Trecho fornecido:
O Projeto de Lei que trata da recomposição salarial dos servidores públicos de Minas Gerais foi encaminhado em 11 de março à Assembleia Legislativa de Minas Gerais e, a partir desse momento, passa a tramitar pelas comissões e pelo plenário até ser votado em dois turnos pelos deputados estaduais. Somente após a aprovação pelo Legislativo o texto é encaminhado ao governador Romeu Zema, que poderá sancionar ou vetar a proposta. Pela legislação, o chefe do Executivo tem prazo de até 15 dias úteis para se manifestar. Caso não haja manifestação dentro desse período, ocorre a chamada sanção tácita, quando o projeto passa a valer automaticamente.
Nos próximos dias, a Assembleia deve analisar o projeto enviado pelo governo estadual que prevê a recomposição salarial dos servidores do Executivo. Interlocutores ouvidos pela imprensa afirmam que a oposição ao governo não pretende fazer obstrução à proposta, justamente para evitar prejuízos aos servidores que aguardam o reajuste. O fato de não haver obstrução significa apenas que os deputados não irão utilizar manobras regimentais para atrasar ou impedir a votação, o que facilita a tramitação da matéria, mas não impede que emendas sejam apresentadas ou discutidas durante o processo legislativo.

Amostra dos dados:
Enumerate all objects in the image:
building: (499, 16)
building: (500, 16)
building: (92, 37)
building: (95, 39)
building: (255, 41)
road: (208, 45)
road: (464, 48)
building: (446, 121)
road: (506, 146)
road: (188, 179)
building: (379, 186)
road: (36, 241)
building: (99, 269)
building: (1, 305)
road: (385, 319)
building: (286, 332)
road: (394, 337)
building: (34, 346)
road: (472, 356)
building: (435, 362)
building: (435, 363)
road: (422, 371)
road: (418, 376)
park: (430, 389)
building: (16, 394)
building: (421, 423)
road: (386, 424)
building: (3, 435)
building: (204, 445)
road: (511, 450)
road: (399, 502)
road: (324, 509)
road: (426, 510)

Ação necessária: Copie do texto sobre a recomposição salarial, sem nenhuma alteração, tudo o que vai de "Nos próximos dias, a" até "o processo legislativo.". O material não tem relação com o texto sobre a recomposição salarial.

Solução:
Nos próximos dias, a Assembleia deve analisar o projeto enviado pelo governo estadual que prevê a recomposição salarial dos servidores do Executivo. Interlocutores ouvidos pela imprensa afirmam que a oposição ao governo não pretende fazer obstrução à proposta, justamente para evitar prejuízos aos servidores que aguardam o reajuste. O fato de não haver obstrução significa apenas que os deputados não irão utilizar manobras regimentais para atrasar ou impedir a votação, o que facilita a tramitação da matéria, mas não impede que emendas sejam apresentadas ou discutidas durante o processo legislativo.